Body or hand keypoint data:
====
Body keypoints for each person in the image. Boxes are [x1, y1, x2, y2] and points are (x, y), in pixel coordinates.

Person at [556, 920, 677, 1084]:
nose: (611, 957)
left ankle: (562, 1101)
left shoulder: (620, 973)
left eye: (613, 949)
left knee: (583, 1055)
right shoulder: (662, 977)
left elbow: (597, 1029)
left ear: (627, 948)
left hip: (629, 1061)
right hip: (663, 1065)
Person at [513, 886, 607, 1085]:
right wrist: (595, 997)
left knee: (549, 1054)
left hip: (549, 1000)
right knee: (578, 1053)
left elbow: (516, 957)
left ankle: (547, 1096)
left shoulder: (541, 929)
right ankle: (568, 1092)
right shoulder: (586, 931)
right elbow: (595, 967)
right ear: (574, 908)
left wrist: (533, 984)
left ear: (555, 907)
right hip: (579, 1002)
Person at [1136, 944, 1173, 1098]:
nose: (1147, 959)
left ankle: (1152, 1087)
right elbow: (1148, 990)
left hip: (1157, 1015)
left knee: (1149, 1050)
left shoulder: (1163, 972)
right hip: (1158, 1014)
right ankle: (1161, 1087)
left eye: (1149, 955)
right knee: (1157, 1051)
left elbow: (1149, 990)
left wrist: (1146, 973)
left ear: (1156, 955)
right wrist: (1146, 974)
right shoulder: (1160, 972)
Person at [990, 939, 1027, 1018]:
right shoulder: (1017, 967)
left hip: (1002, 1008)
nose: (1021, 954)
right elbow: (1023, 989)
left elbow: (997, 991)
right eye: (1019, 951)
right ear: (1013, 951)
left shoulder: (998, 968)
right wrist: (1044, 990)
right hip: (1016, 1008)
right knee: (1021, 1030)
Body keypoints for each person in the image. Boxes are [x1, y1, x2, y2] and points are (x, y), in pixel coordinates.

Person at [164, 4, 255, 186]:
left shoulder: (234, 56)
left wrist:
====
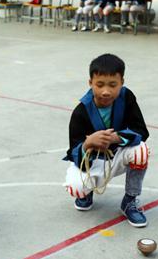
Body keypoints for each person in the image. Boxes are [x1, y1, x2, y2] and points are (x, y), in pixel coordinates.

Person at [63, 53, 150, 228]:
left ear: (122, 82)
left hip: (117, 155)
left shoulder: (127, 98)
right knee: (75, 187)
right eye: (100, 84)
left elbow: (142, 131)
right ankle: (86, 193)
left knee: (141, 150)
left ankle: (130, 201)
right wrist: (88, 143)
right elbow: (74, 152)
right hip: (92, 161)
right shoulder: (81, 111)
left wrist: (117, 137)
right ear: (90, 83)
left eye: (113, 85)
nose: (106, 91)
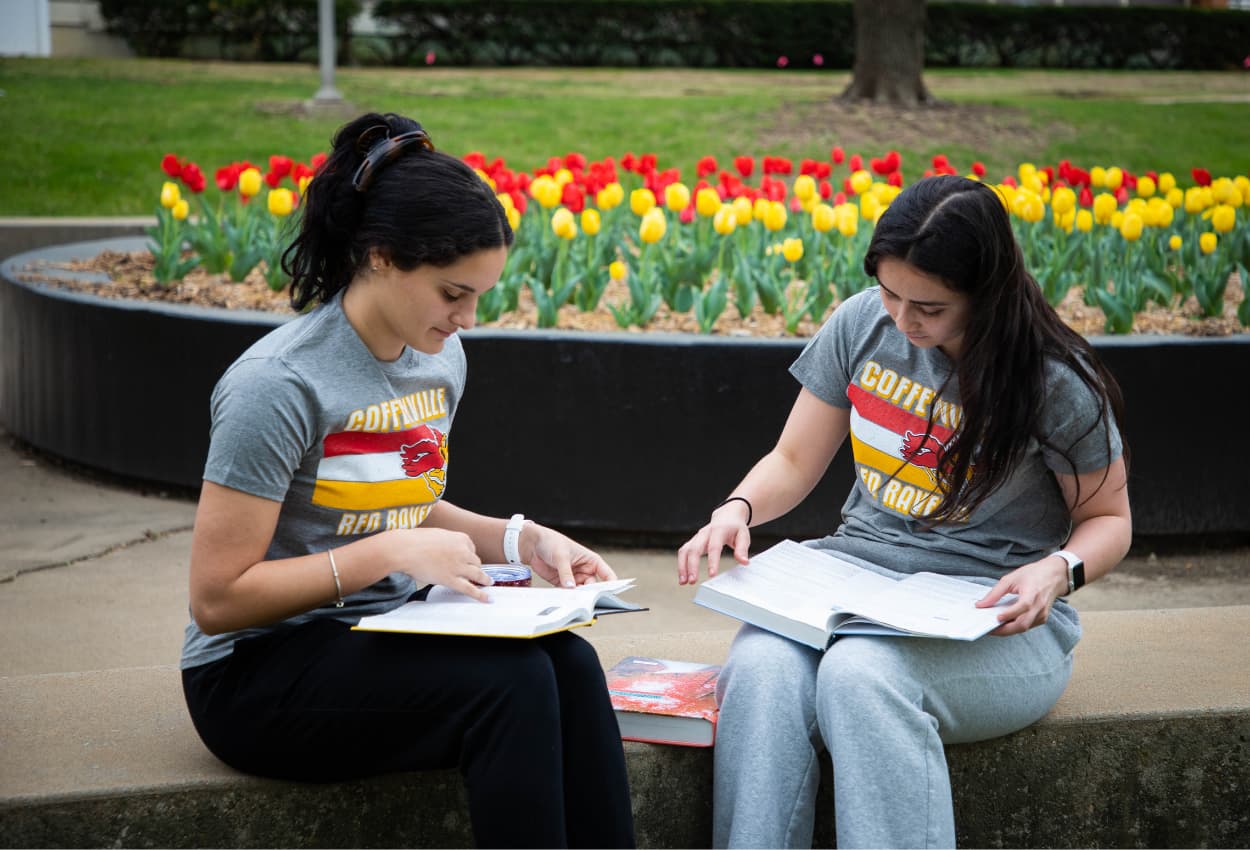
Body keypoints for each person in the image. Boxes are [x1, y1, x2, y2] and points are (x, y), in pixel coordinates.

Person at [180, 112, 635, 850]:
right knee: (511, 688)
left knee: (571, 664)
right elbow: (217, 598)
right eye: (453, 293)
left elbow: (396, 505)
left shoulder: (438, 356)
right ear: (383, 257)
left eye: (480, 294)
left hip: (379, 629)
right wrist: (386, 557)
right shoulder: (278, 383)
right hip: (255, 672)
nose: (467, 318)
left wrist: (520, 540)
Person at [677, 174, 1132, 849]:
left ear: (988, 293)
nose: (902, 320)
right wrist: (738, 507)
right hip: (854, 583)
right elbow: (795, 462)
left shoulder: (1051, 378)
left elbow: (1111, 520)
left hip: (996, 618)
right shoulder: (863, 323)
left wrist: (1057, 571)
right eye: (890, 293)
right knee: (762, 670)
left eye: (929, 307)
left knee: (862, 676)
====
• _PROBLEM_
Copy the lines of the data above exactly as written, beginning with the line containing "right hip: (663, 1065)" and ending with the line containing "right ankle: (568, 1092)", and leave out all other lines.

• _RESPONSE AREA_
right hip: (663, 1065)
Person at [513, 886, 607, 1085]:
right wrist: (595, 997)
left knee: (549, 1054)
left hip: (549, 1000)
right knee: (578, 1053)
left elbow: (516, 957)
left ankle: (547, 1096)
left shoulder: (541, 929)
right ankle: (568, 1092)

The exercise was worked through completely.